The project to create the Dictionary of Australian Artists began in the 1970s at the University of Sydney under the leadership of Bernard Smith and funded by the Australian Research Council (ARC). Its development was continued after his retirement in 1981 by Joan Kerr (1938–2004),[1] who brought a new standard of inclusivity to a work that had concentrated on mainstream figures.[2]
In early 2003 Kerr found that it was not possible to publish her recent research on Australian black and white artists. In addition the 1991 edition of the Dictionary was out of print, and being marketed as a rare book, but Oxford University Press were not interested in a new edition. In both cases publishers indicated that the small size of the Australian book market meant that scholarly publications of this nature were no longer a viable financial proposition. Kerr discussed her problem with Joanna Mendelssohn when she was giving a guest lecture to Mendelssohn's Australian art history students at the College of Fine Arts (COFA). Mendelssohn's writing students had begun to publish their work online in a (now defunct) blog entitled Artwrite and she was only too aware of the lack of reliable scholarly material on Australian art on the web.[citation needed] She suggested to Kerr that the solution was to take her research online. Mendelssohn enlisted the support of University of New South Wales (UNSW) librarian Andrew Wells[3] and Neil Brown, the COFA Associate Dean of Research.[citation needed]

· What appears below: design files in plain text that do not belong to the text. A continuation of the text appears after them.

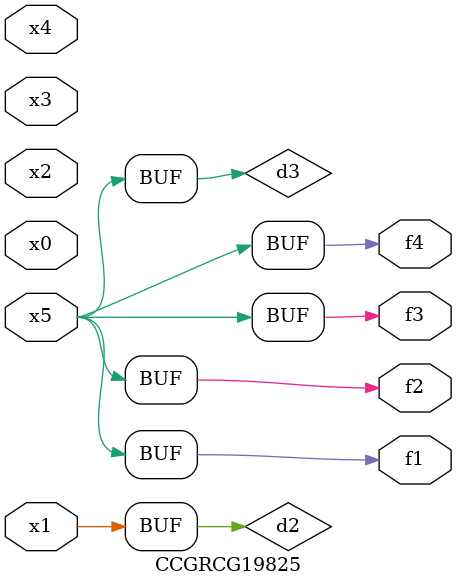
<source format=v>
module CCGRCG19825(
	input x0, x1, x2, x3, x4, x5,
	output f1, f2, f3, f4
);

	wire d1, d2, d3;

	not (d1, x5);
	or (d2, x1);
	xnor (d3, d1);
	assign f1 = d3;
	assign f2 = d3;
	assign f3 = d3;
	assign f4 = d3;
endmodule

</source>
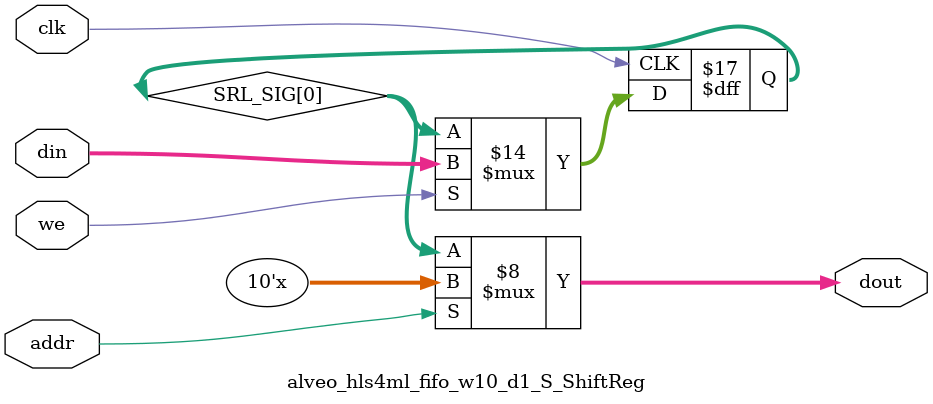
<source format=v>

`timescale 1 ns / 1 ps

module alveo_hls4ml_fifo_w10_d1_S
#(parameter
    MEM_STYLE   = "shiftReg",
    DATA_WIDTH  = 10,
    ADDR_WIDTH  = 1,
    DEPTH       = 1)
(
    // system signal
    input  wire                  clk,
    input  wire                  reset,

    // write
    output wire                  if_full_n,
    input  wire                  if_write_ce,
    input  wire                  if_write,
    input  wire [DATA_WIDTH-1:0] if_din,
    
    // read 
    output wire [ADDR_WIDTH:0]   if_num_data_valid, // for FRP
    output wire [ADDR_WIDTH:0]   if_fifo_cap,       // for FRP
    output wire                  if_empty_n,
    input  wire                  if_read_ce,
    input  wire                  if_read,
    output wire [DATA_WIDTH-1:0] if_dout
);
//------------------------Parameter----------------------

//------------------------Local signal-------------------
wire [ADDR_WIDTH-1:0] addr;
wire                  push;
wire                  pop;
reg signed [ADDR_WIDTH:0]   mOutPtr;
reg                   empty_n = 1'b0;
reg                   full_n  = 1'b1;
// with almost full?  no 
//------------------------Instantiation------------------
alveo_hls4ml_fifo_w10_d1_S_ShiftReg 
#(  .DATA_WIDTH (DATA_WIDTH),
    .ADDR_WIDTH (ADDR_WIDTH),
    .DEPTH      (DEPTH))
U_alveo_hls4ml_fifo_w10_d1_S_ShiftReg (
    .clk        (clk),
    .we         (push),
    .addr       (addr),
    .din        (if_din),
    .dout       (if_dout)
);
//------------------------Task and function--------------

//------------------------Body---------------------------
// has num_data_valid ? 
assign if_num_data_valid = mOutPtr + 1'b1; // yes
assign if_fifo_cap = DEPTH; // yes 

// has almost full ? 
assign if_full_n  = full_n; //no 
assign if_empty_n = empty_n;

assign push = (if_write & if_write_ce) & full_n;
assign pop  = (if_read & if_read_ce) & empty_n;
assign addr = mOutPtr[ADDR_WIDTH] == 1'b0 ? mOutPtr[ADDR_WIDTH-1:0]:{ADDR_WIDTH{1'b0}};

// full_n
always @(posedge clk ) begin
    if (reset == 1'b1)
        full_n <= 1'b1;
    else if (push & ~pop) begin
        if (mOutPtr == DEPTH - 2)
            full_n <= 1'b0;
    end
    else if (~push & pop)
        full_n <= 1'b1;
end

// almost_full_n 

// empty_n
always @(posedge clk ) begin
    if (reset == 1'b1)
        empty_n <= 1'b0;
    else if (push & ~pop)
        empty_n <= 1'b1;
    else if (~push & pop) begin
        if (mOutPtr == 0)
            empty_n <= 1'b0;
    end
end

// mOutPtr
always @(posedge clk ) begin
    if (reset == 1'b1)
        mOutPtr <= {ADDR_WIDTH+1{1'b1}};
    else if (push & ~pop)
        mOutPtr <= mOutPtr + 1'b1;
    else if (~push & pop)
        mOutPtr <= mOutPtr - 1'b1;
end

endmodule  


module alveo_hls4ml_fifo_w10_d1_S_ShiftReg
#(parameter
    DATA_WIDTH  = 10,
    ADDR_WIDTH  = 1,
    DEPTH       = 1)
(
    input  wire                  clk,
    input  wire                  we,
    input  wire [ADDR_WIDTH-1:0] addr,
    input  wire [DATA_WIDTH-1:0] din,
    output wire [DATA_WIDTH-1:0] dout
);

reg [DATA_WIDTH-1:0] SRL_SIG [0:DEPTH-1];
integer i;

always @ (posedge clk) begin
    if (we) begin
        for (i=0; i<DEPTH-1; i=i+1)
            SRL_SIG[i+1] <= SRL_SIG[i];
        SRL_SIG[0] <= din;
    end
end

assign dout = SRL_SIG[addr];

endmodule

</source>
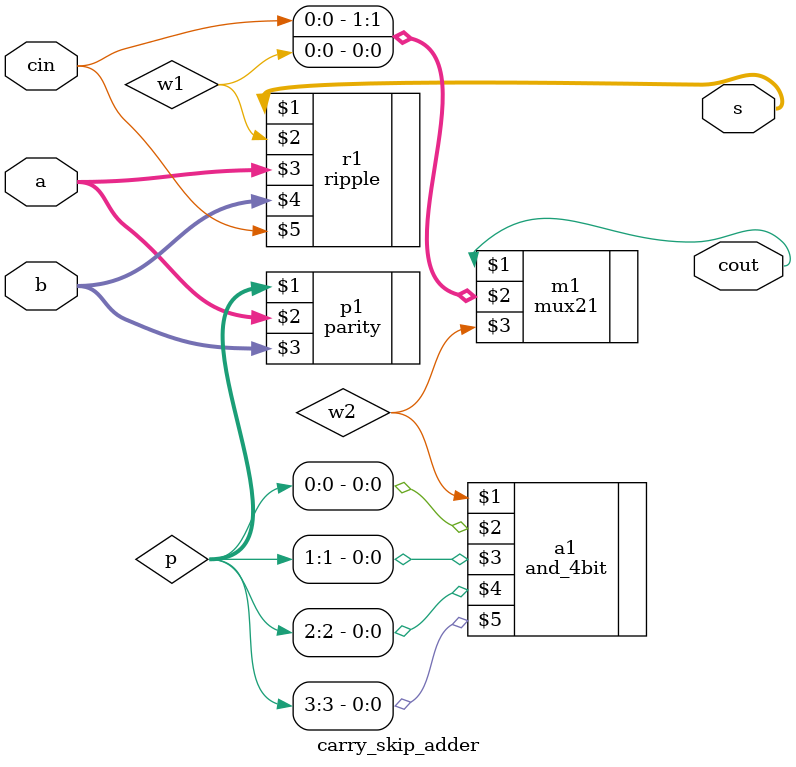
<source format=v>
module carry_skip_adder(s,cout,a,b,cin);
input [3:0] a,b;
input cin;
output cout;
output [3:0] s;
wire w1,w2;
wire [3:0] p;
ripple r1(s[3:0], w1, a[3:0], b[3:0], cin);
parity p1(p,a,b);
and_4bit a1(w2,p[0],p[1],p[2],p[3]);
mux21 m1(cout,{cin,w1},w2);
endmodule

</source>
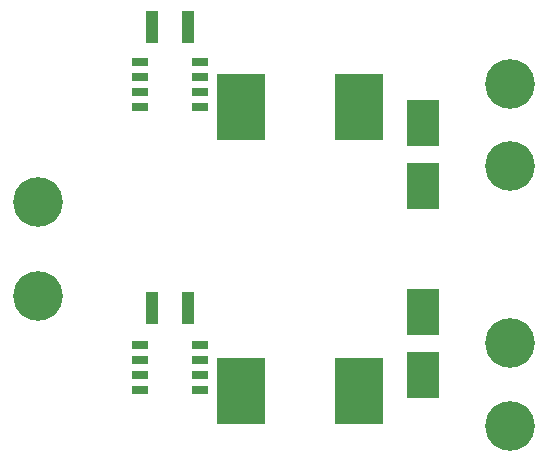
<source format=gts>
G04 Layer_Color=8388736*
%FSLAX44Y44*%
%MOMM*%
G71*
G01*
G75*
%ADD34R,1.1032X2.7032*%
%ADD35R,1.3982X0.7632*%
%ADD36R,4.0532X5.7032*%
%ADD37R,2.7532X3.9532*%
%ADD38C,4.2032*%
D34*
X146500Y200000D02*
D03*
X177500D02*
D03*
X177500Y438000D02*
D03*
X146500D02*
D03*
D35*
X187275Y130950D02*
D03*
Y143650D02*
D03*
Y156350D02*
D03*
Y169050D02*
D03*
X136725Y130950D02*
D03*
Y143650D02*
D03*
Y156350D02*
D03*
Y169050D02*
D03*
X187275Y369950D02*
D03*
Y382650D02*
D03*
Y395350D02*
D03*
Y408050D02*
D03*
X136725Y369950D02*
D03*
Y382650D02*
D03*
Y395350D02*
D03*
Y408050D02*
D03*
D36*
X321750Y130000D02*
D03*
X222250D02*
D03*
Y370000D02*
D03*
X321750D02*
D03*
D37*
X376000Y357000D02*
D03*
Y303000D02*
D03*
Y143000D02*
D03*
Y197000D02*
D03*
D38*
X450000Y100000D02*
D03*
Y170000D02*
D03*
Y320000D02*
D03*
X50000Y290000D02*
D03*
X450000Y390000D02*
D03*
X50000Y210000D02*
D03*
M02*

</source>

When Kerr was diagnosed with terminal cancer, the project became a national effort by scholars in Australian art to ensure that Kerr's legacy would be in part a continuance of her scholarly research. Kerr asked for Vivien Johnson, author of scholarly works on Western Desert artists, to become editor in chief of the project. Before she died on 22 February 2004, she knew that a national partnership of universities, art galleries, and libraries was in the process of applying for funding to create the Dictionary of Australian Artists Online (DAAO). The first ARC grant in support of the project was a partnership headed by UNSW, the Art Gallery of New South Wales, The National Gallery of Australia, the National Library of Australia, the State Library of New South Wales, the University of Sydney, and Charles Darwin University.[3]
Initially, three major books were digitised: the two works by Kerr (Dictionary of Australian Artists, Painters, Sketchers, Photographers and Engravers to 1870. (1992) ISBN 0-19-553290-2 and Heritage: The National Women's Art Book (1995) ISBN 976-641-045-3) and one by Johnson (Western Desert Artists: A Biographical Dictionary (1995) ISBN 976-8097-81-7), plus a database of cartoonists prepared previously by Kerr and of prints by Roger Butler of the National Gallery of Australia.[2] Johnson, with the assistance of Tess Allas and Laura Fisher, also added an extensive database of Aboriginal biographies created as a part of her Storylines project, a three-year ARC-funded survey of "non-remote" Indigenous artists undertaken from 2007 to 2009.[4]
The first project director was Leonie Hellmers (2005 to 2008).[5]
In 2010, after a third ARC grant, the DAAO began the process of revising its website and transforming itself into Design & Art Australia Online.[6] In late July 2011, the new website was launched.[5]
In 2015 DAAO was awarded another ARC grant, on the 10th anniversary of the first one.[5]
DAAO aims to be the "definitive open access source of information on Australian artists". Today it is fully integrated with other related databases, using syndicated metadata, making it a dynamic resource.[3]
As of 2023[update] the lead chief investigator is Ross Harley, while Olivia Bolton is project manager. DAAO is governed by a management committee, consisting of representatives of the Universities of Sydney and New South Wales, along with chief investigators. The editorial board includes Mendelssohn and Harley, along with six others.[6]